What do attacks on the religious say about America and free speech? [Publius Online]

Religious-FreedomThe following is an op-ed I wrote that was published by KSL. 

SALT LAKE CITY — With the Human Rights Campaign’s tactic of attacking supporters of Amendment 3 for their religious convictions, we have seen an ugly shift toward divisive politics over civil discourse.

Last week, Fred Sainz of HRC attacked Gene Schaerr, Utah’s lead counsel in the Amendment 3 appeal, for Schaerr’s privately expressed religious convictions.

In a leaked email, Schaerr explained to his associates at his former law firm that he was leaving to defend Utah’s Amendment 3 because he felt a “religious and family duty: defending the constitutionality of traditional marriage in the state where my church is headquartered and most of my family resides.”

Schaerr privately expressed to his professional associates that he believed the U.S. Constitution was on Utah’s side and that it was his duty to take the case.

“Schaerr’s entire motivation for taking this anti-equality case is to impose a certain religious viewpoint on all Utahns, and that’s wrong,” said Sainz. “When you become an attorney, you take an oath to uphold the U.S. Constitution, not any particular religious doctrine.”

Sainz confuses what is constitutional with HRC’s political opinions. As Eugene Volokh observes in the Washington Post: “[Attorneys] take an oath to uphold the Constitution, not the moral views of the Human Rights Campaign.”
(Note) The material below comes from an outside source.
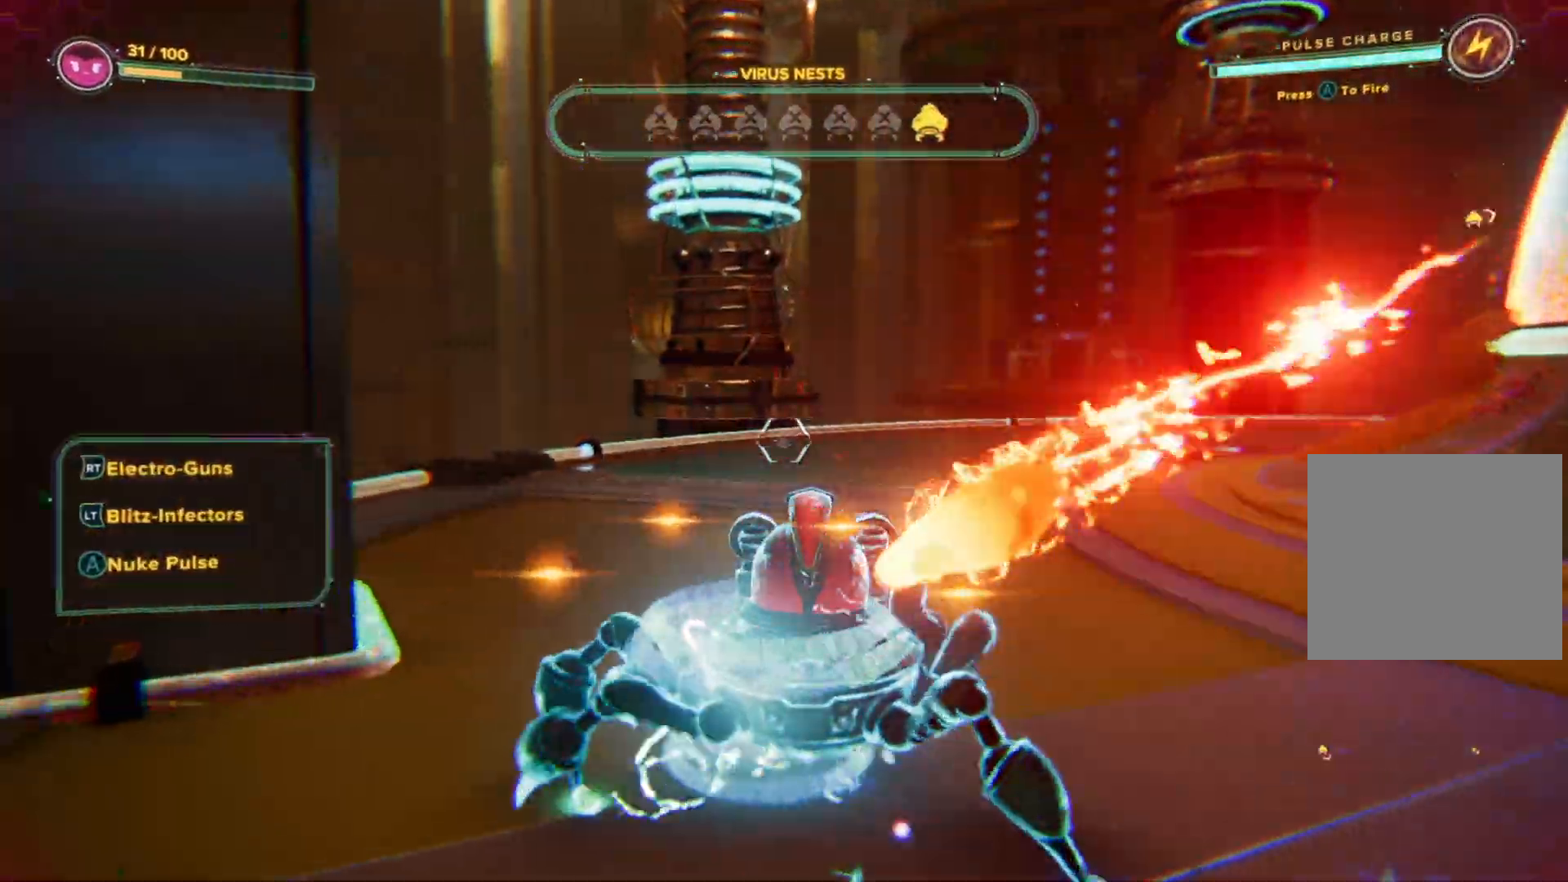
{"buttons": [], "left_stick": "up-left", "right_stick": "right", "events": [[117, "right_stick", "center"], [467, "right_stick", "right"]]}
Opinion  What does attacking the religious say about America and free speech    KSL.comIt is also why, when Sainz came out not just disagreeing with Schaerr’s legal opinions on the case but actually criticizing Schaerr’s upholding his legal oaths in taking the case, that many across the nation — including lawyers critical of Amendment 3 — raised their collective eyebrows.
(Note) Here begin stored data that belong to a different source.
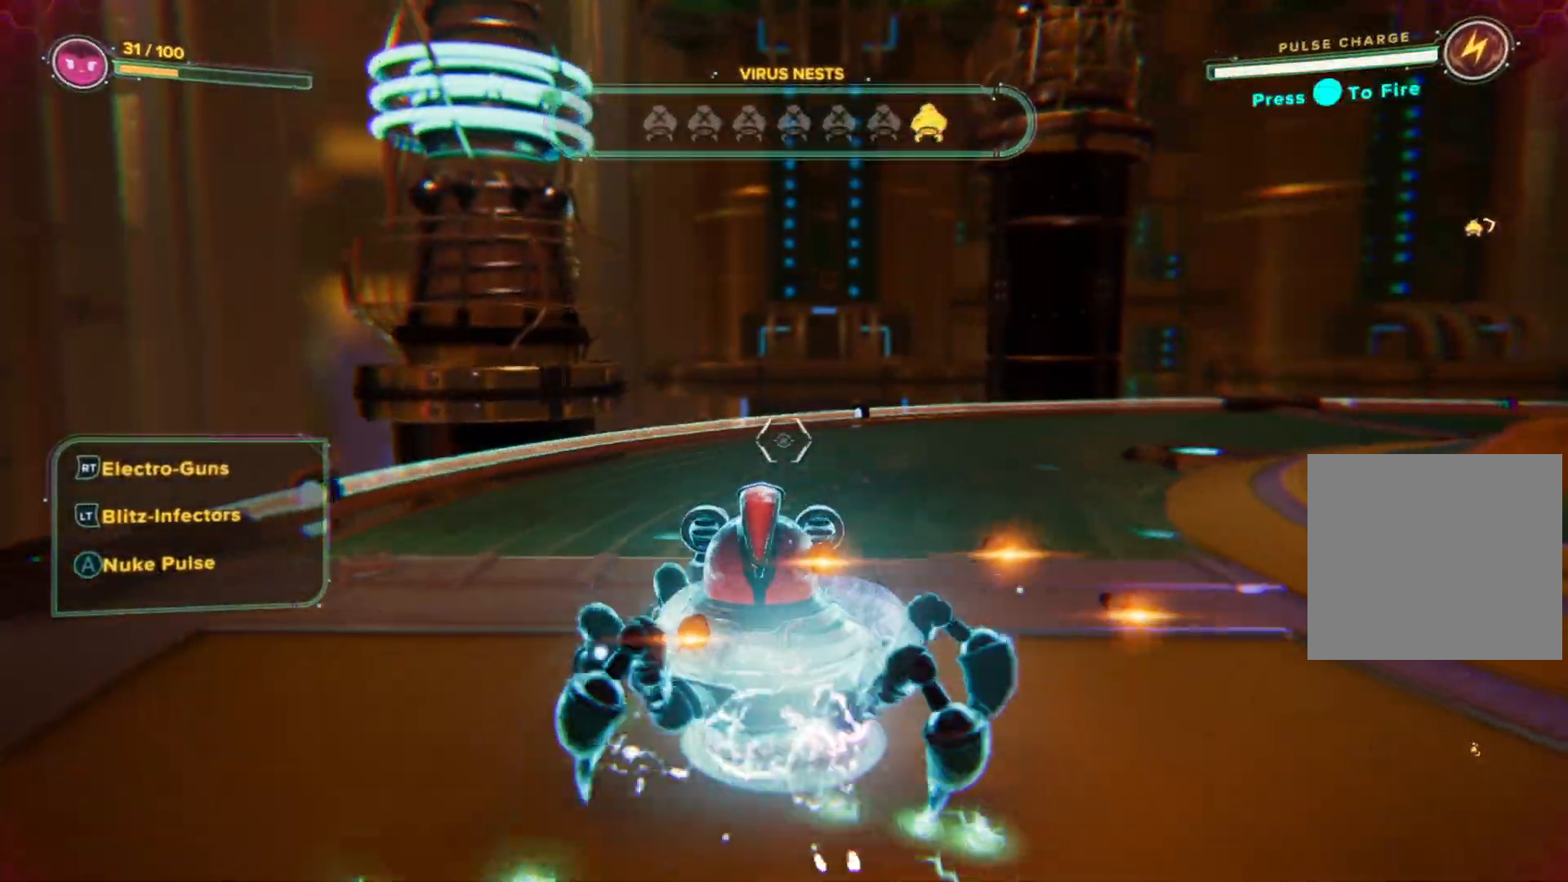
{"buttons": [], "left_stick": "up-left", "right_stick": "center", "events": [[317, "right_stick", "center"]]}
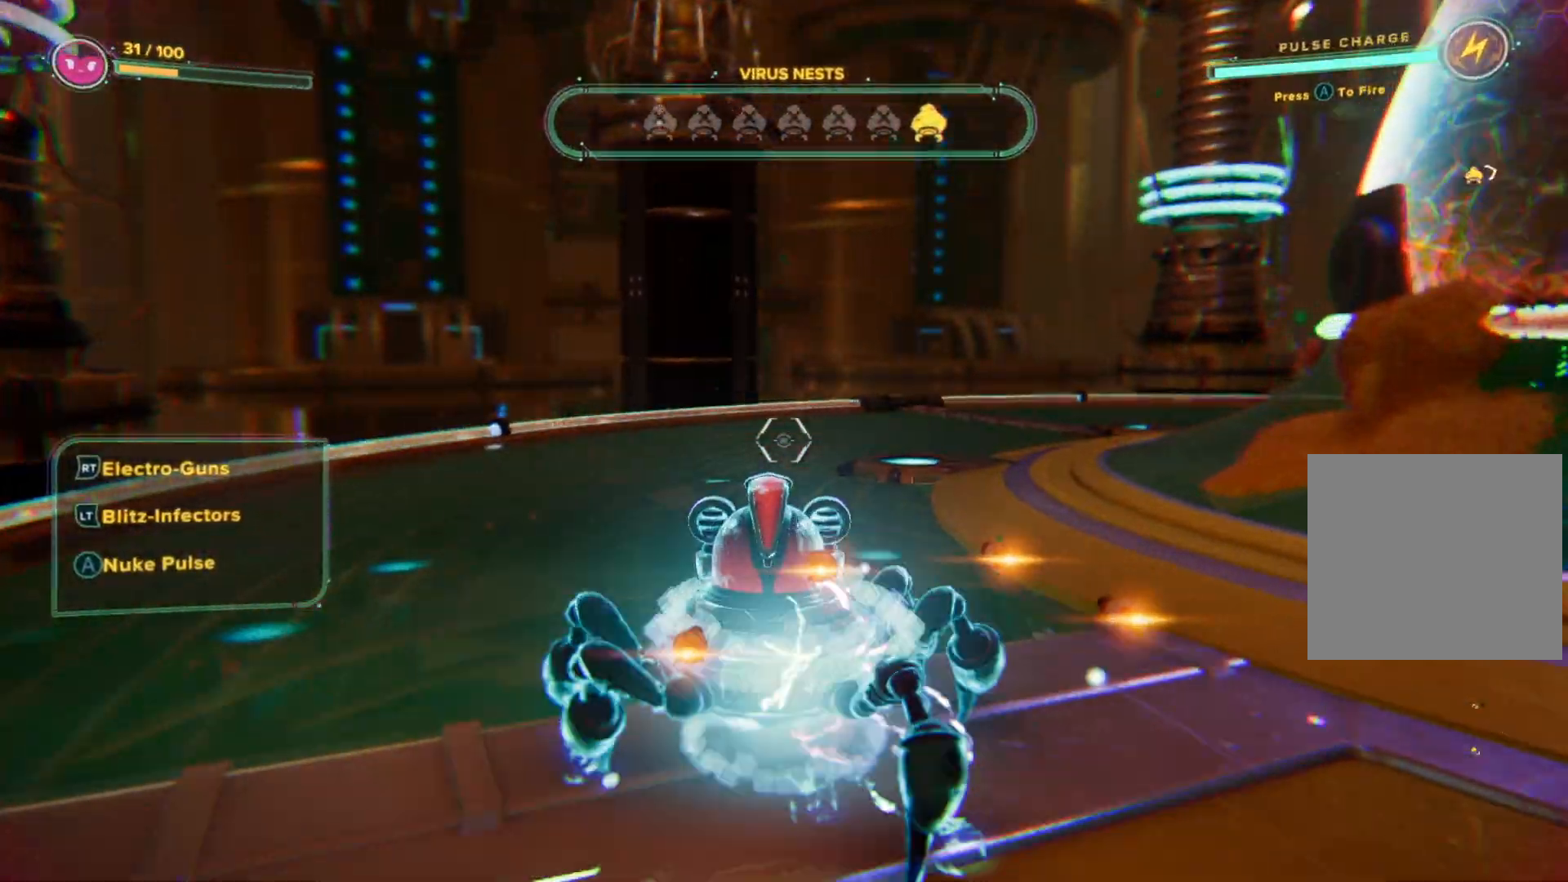
{"buttons": [], "left_stick": "up-left", "right_stick": "center", "events": []}
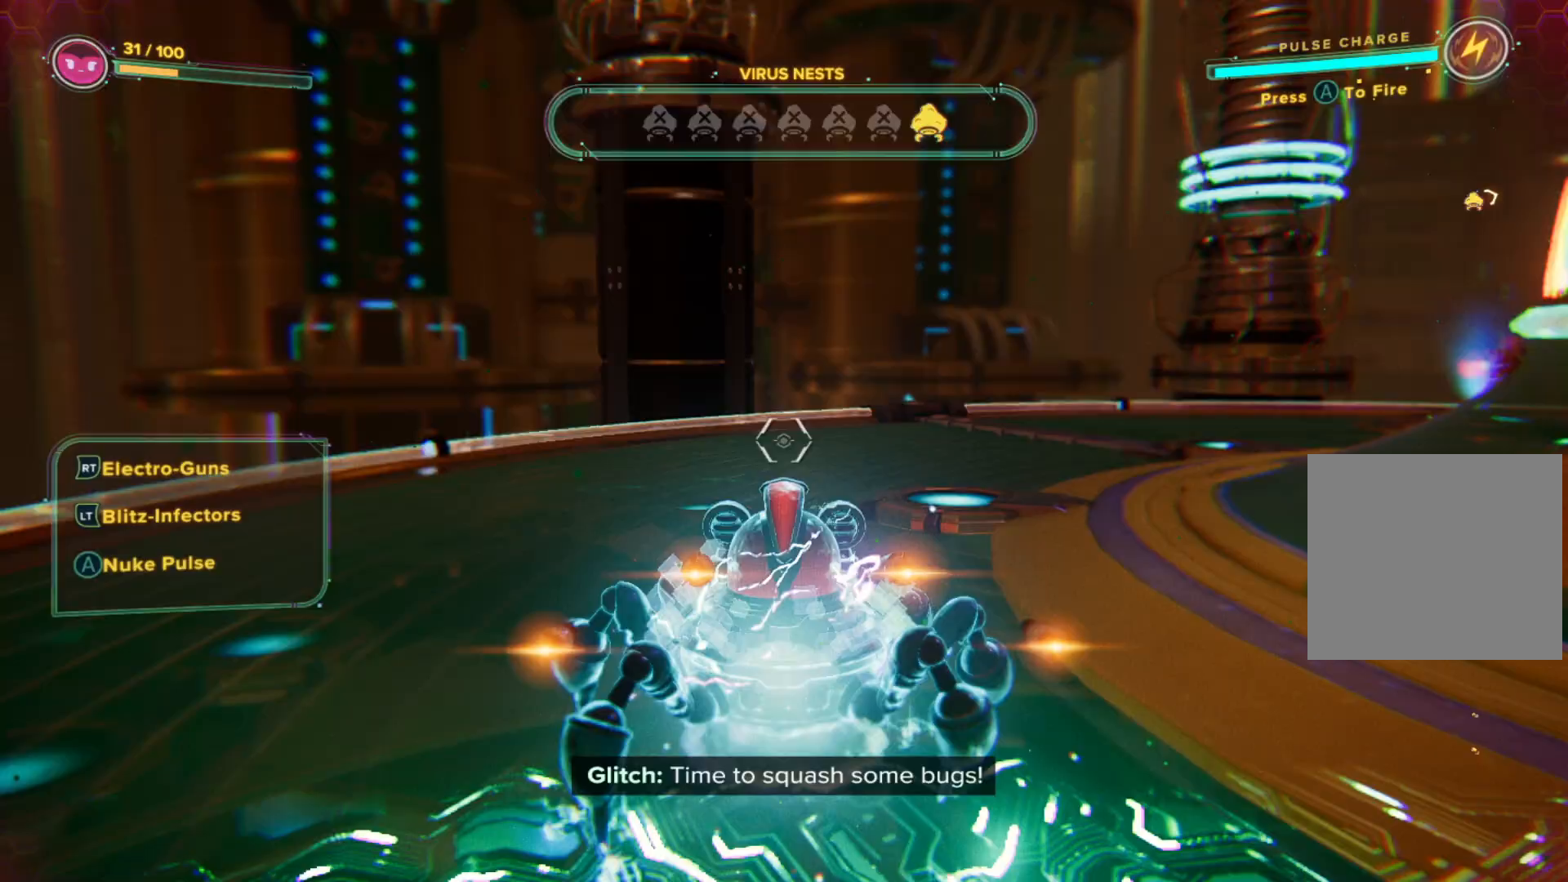
{"buttons": [], "left_stick": "up-left", "right_stick": "center", "events": [[50, "right_stick", "right"], [350, "right_stick", "center"]]}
Accusations of ethical malfeasance are serious in the legal world. They involve bar complaints, tribunals and notorious mention in the bar journal, or even punitive action.

Unfortunately, they probably aren’t alone. Americans have, at least recently, demonstrated an alarming willingness to try to shut down and shut up those they don’t agree with rather than consider and engage them.

A couple examples:

Phil Robertson, patriarch of the A&E’s Duck Dynasty clan, came under attack for expressing an opinion critical of homosexual practice. Rather than initiate a conversation between Robertson and his naysayers, A&E shut Robertson up, putting him on an “indefinite hiatus.”

Robertson is not entitled to his own opinion, the argument goes, because of his ignorance relative to the opposing viewpoint.

This kind of censorship isn’t a problem limited to the political left and the LGBT activist crowd, either. It happens on the other sides, as well.

Dick Metcalf, formerly a firearms journalist for Guns & Ammo magazine and a lifelong gun enthusiast who wrote more than 1,700 articles for firearms publications over the last four decades, was fired when he penned an article that, as he puts it, explored “the distinction between regulation and infringement as it applies to constitutional rights.”

“[T]he column was innocuous,” he recalls. “I […]merely noted the Second Amendment was already regulated and that such regulations had been validated even in recent Supreme Court and federal appeals court rulings affirming an individual’s right to keep and bear arms.”

The result was to be called a “gun control collaborator,” a “Bloomberg supporter” and a “modern-day Benedict Arnold.”

In response to pressure from advertisers, Metcalf was fired.

It doesn’t bode well for American experiment and civil discourse when, instead of discussing issues, we tell our opponents that they aren’t allowed to express their opinions at all, no matter how flawed we feel those opinions might be.

Attorneys — including HRC’s own lawyers — take cases for personal reasons quite frequently. Contrary to popular belief, lawyers have motivations beyond greed and malice. There’s a reason that Atticus Finch is often a popular, if fictional, role model for young attorneys. In our adversarial system, justice is best served when good advocates make the best arguments for their clients.

That’s why Schaerr taking Utah’s case to defend Amendment 3’s traditional marriage definition is not only in the spirit of the Constitution, but in the spirit of the oath an attorney swears to uphold when he becomes an attorney. He may form his opinion based on his religious convictions, and we protect that right.

Trying to shut down and shut up that opinion, then, becomes an affront to everything the First Amendment stands for. We can do better.